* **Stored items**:
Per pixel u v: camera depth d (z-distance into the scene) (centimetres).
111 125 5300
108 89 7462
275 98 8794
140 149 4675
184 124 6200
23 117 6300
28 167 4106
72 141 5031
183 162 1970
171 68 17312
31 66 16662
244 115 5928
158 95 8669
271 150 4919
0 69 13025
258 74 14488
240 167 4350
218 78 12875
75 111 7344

* **WHAT YOU HAVE TO DO**:
Retype all the data, keeping every character the same.

* **WRITTEN ANSWER**:
Per pixel u v: camera depth d (z-distance into the scene) (centimetres).
111 125 5300
108 89 7462
275 98 8794
140 149 4675
184 124 6200
23 117 6300
28 167 4106
72 141 5031
183 162 1970
171 68 17312
31 66 16662
244 115 5928
158 95 8669
271 150 4919
0 69 13025
258 74 14488
240 167 4350
218 78 12875
75 111 7344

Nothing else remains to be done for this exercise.